Sustainability

Le Marketing de Levi's a Rejoint sa Nomenclature

Clean Clothes Campaign et quatre consommateurs néerlandais ont poursuivi Levi Strauss en vertu du droit de la consommation, traitant les déclarations de la marque sur les droits des travailleurs comme une description de produit. L'affaire fait basculer la conformité d'un coût de communication vers une ligne de la nomenclature.

A pair of Levi's jeans hung on a wooden hanger, the paper hangtag at the waistband dissolving at its lower edge into the typed lines of a court filing, with a small wooden gavel resting on a shelf behind.

Sir John Crabstone

Le 21 avril, le bureau néerlandais de Clean Clothes Campaign a poursuivi Levi Strauss Nederland B.V. et son entité sœur belge en justice. Quatre consommateurs néerlandais ayant acheté des jeans sur la foi des déclarations de la marque concernant les droits des travailleurs se sont joints à l’action en tant que co-plaignants. Les défendeurs ne sont ni la société holding, ni le directeur général, ni le responsable du développement durable. Ce sont les entités opérationnelles qui ont encaissé les recettes.

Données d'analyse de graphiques
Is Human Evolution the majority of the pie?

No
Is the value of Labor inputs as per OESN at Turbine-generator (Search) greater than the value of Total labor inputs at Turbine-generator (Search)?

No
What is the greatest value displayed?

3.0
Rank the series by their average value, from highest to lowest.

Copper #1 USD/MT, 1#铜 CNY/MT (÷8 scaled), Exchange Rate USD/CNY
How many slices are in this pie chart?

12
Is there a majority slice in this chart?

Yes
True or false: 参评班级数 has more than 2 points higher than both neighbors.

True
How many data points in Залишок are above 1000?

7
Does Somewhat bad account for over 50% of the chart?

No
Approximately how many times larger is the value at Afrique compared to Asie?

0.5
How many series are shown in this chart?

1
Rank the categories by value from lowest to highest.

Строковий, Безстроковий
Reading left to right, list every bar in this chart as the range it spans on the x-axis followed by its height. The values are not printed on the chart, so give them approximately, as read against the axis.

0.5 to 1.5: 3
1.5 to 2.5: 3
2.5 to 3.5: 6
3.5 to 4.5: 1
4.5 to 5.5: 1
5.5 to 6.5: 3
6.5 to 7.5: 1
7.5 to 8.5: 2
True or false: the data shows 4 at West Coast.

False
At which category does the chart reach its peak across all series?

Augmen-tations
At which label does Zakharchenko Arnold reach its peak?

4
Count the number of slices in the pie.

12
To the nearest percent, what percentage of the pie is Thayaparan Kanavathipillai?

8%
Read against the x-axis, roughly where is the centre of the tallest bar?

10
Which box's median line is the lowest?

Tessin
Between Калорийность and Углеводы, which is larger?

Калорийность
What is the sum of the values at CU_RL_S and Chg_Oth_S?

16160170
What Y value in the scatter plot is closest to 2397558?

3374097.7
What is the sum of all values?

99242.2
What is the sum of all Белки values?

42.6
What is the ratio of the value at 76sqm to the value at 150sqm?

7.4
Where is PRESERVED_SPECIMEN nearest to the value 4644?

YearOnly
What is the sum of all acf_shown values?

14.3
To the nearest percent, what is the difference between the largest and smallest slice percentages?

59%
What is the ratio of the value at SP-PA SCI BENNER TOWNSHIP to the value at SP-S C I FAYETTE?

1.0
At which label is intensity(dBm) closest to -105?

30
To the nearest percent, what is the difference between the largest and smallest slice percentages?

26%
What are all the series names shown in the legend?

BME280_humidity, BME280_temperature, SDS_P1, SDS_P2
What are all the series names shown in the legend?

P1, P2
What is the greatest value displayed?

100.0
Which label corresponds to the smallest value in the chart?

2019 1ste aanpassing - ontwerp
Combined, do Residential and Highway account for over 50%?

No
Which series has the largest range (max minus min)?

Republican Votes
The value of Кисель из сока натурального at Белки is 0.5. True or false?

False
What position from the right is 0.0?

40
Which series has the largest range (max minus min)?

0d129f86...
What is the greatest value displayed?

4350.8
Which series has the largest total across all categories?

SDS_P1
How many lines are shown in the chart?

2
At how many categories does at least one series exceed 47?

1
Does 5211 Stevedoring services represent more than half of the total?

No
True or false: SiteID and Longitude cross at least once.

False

Tâche 1
Recopiez le passage du texte fourni sur la plainte contre Levi's, de « Clean Clothes Campaign et » jusqu'à « a shelf behind. » inclus.
Tâche 2
Résumez le texte fourni en deux phrases.
Tâche 3
Dressez, s'il vous plaît, la liste de tous ceux dont le texte fourni précise qu'ils ne sont pas les défendeurs.
Les lignes n'ont aucun lien avec le texte fourni.

Réponse 1
Clean Clothes Campaign et quatre consommateurs néerlandais ont poursuivi Levi Strauss en vertu du droit de la consommation, traitant les déclarations de la marque sur les droits des travailleurs comme une description de produit. L'affaire fait basculer la conformité d'un coût de communication vers une ligne de la nomenclature.

A pair of Levi's jeans hung on a wooden hanger, the paper hangtag at the waistband dissolving at its lower edge into the typed lines of a court filing, with a small wooden gavel resting on a shelf behind.

Réponse 2
Le 21 avril, le bureau néerlandais de Clean Clothes Campaign a poursuivi en justice Levi Strauss Nederland B.V. et son entité sœur belge, avec quatre consommateurs néerlandais qui avaient acheté des jeans sur la foi des déclarations de la marque concernant les droits des travailleurs. L'action, fondée sur le droit de la consommation, traite ces déclarations comme une description de produit et vise les entités opérationnelles qui ont encaissé les recettes, et non la société holding, le directeur général ou le responsable du développement durable.

Réponse 3
- la société holding
- le directeur général
- le responsable du développement durable